**Document excerpt**
----------

Homelab Kubernetes: Inception

06.15.2024 — 13 min read

Although Kubernetes has been around since all the way back in 2014, it took a few years of development before it entered the zeitgeist. I became aware of it many years later, and accepted my first job opportunity using Kubernetes in 2020. Like most people, my first expose to it was as a managed service via a cloud provider.

I think technology professionals can all agree that cloud providers are amazing platforms, enabling us to build and scale applications with a fraction of the effort that used to be required. I have used every major cloud provider, as well as some more niche ones like Digital Ocean. For all the benefit that cloud providers bring to the table, they have one serious drawback: cost.

Everyone can relate to the horrifying realization that you left a Virtual Machine running all month and have to pay a hefty bill for infrastructure that was barely used. I have done this at least a half dozen times or more. Yes, cost alerts are a thing now and those are tremendously helpful for trying to avoid these situations. But the better option for testing is deploying your software on inexpensive hardware that you purchased outright. Then your only recurring cost is the cost of electricity. No more waking up frantically the next morning because you forgot to shutdown your VM with 4 Tesla GPUS (true story).

In the early days of the cloud, self hosting applications on your own infrastructure was always possible but not ideal because you could duplicate the ease of development afforded to you when using a public cloud provider. Kubernetes is a paradigm shift. Because of its mature and robust API design, deploying your app on AWS Elastic Kubernetes Service (EKS), Azure Kubernetes Service (AKS) or Google Kubernetes Engine (GKE) is a very comparable experience. The main exception to that rule is setting up networking for routing traffic to your cluster. Each provider has its own special annotations and considerations when exposing your applications to the world. But 90 percent of your YAML templates will look the same.

----------

**Data for analysis**
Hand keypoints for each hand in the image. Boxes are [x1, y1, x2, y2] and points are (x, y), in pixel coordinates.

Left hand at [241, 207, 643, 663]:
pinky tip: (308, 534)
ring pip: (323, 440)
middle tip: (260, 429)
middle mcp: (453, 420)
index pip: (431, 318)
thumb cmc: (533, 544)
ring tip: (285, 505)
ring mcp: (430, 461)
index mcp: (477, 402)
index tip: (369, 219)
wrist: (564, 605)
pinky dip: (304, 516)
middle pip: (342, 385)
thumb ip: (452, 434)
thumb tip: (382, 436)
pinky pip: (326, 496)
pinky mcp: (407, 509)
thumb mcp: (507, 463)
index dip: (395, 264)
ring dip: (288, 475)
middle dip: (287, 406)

----------

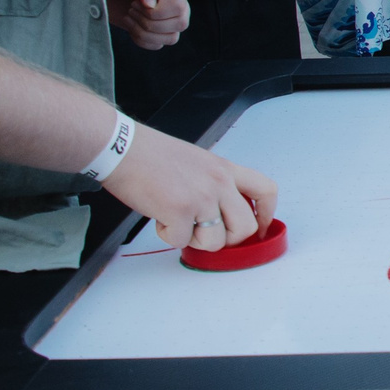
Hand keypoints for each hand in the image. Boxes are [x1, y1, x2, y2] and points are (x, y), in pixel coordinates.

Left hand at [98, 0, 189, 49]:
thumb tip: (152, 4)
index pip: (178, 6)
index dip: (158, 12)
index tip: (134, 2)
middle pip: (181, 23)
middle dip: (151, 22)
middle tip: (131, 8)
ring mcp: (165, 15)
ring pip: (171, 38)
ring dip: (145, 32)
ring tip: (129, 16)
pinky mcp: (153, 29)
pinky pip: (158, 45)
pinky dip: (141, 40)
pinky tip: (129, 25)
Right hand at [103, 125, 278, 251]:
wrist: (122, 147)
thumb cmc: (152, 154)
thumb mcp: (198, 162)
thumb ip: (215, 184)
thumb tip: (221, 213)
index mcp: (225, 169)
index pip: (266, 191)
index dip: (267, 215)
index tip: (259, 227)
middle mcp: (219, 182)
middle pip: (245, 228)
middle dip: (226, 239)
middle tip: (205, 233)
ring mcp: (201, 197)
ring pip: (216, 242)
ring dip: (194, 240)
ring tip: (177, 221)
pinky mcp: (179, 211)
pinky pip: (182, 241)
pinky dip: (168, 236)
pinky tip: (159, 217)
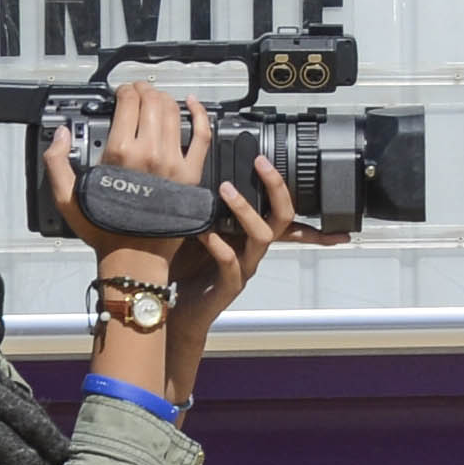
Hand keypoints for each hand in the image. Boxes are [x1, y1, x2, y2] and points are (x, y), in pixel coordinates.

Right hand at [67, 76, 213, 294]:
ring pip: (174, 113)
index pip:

----------

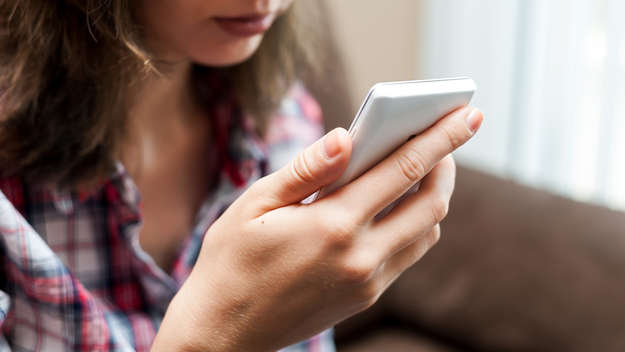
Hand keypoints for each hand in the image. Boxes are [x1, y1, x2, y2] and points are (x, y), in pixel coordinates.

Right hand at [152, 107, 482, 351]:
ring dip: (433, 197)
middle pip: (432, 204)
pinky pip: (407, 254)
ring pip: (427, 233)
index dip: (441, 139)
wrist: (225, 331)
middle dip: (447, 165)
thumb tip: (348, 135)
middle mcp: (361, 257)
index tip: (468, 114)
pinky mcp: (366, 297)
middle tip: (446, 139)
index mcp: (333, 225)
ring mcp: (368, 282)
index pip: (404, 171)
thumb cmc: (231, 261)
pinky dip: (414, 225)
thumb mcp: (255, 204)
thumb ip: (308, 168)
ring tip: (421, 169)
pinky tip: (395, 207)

----------

**Work instructions**
Please pick up the homelab Kubernetes post after its last sentence and carry it forward. The items have no connection to the homelab Kubernetes post.

**Result of this task**
This will be the first in a multipart series where we will be setting up the necessary infrastructure and CI/CD workflows to deploy a web application on Kubernetes and expose it to the world securely. The web application we will be deploying is called Conduit (RealWorld), which is fullstack clone of Medium.com. What I love about this project is that there are numerous different implementations with a mix of different frontend and backend technologies. As long as your frontend and backend are API compatible, you can mix and match these components. They have a public repository where you browse the different implementations and filter based on the language and/or framework: RealWorld registry.

Later parts in the series will include sample repositories and detailed walkthroughs if you wish to follow along. I decided against making the first part a walkthrough, mainly because I want to encourage the reader to conduct their own research into the available tools and come up with a solution that works best for their needs.

Prerequisites

This blog series assumes you already have some familiarity with basic Kubernetes usage and have the necessary tools installed on your computer, mainly kubectl.

If you have no prior background with Kubernetes, there is a plethora of great learning materials to be found. I will provide a short, non-comprehensive list of different learning sources below.

Format	Title	Publisher	Price
Web Tutorial	Learn Kubernetes Basics	Kubernetes Documentation	Free
Self Paced Course	Introduction to Kubernetes	Linux Foundation	Free
Video	Kubernetes Tutorial for Beginners	TechWorld with Nana	Free

In my opinion, video courses are a great place to start to start getting familiar with the lingo but they should not be your only source of learning. The knowledge will stick much faster when you are following along and running different commands yourself.

Quick and dirty route

A quick sidebar before we proceed further. If your goal in having a homelab cluster is simply to learn deploying applications and get exposure do it, there are some really great tools for deploying a cluster on your laptop or desktop computer.

Minikube is the obvious choice for these type of scenarios. They support both VM and container based node deployments, which gives this tool the best flexibility. There are binaries for Linux, MacOS and Windows. For node deployment, it supports the following platforms: Docker, QEMU, Hyperkit, Hyper-V, KVM, Parallels, Podman, VirtualBox, or VMware Fusion/Workstation. I have used minikube on many occasions and it is a great tool for prototyping.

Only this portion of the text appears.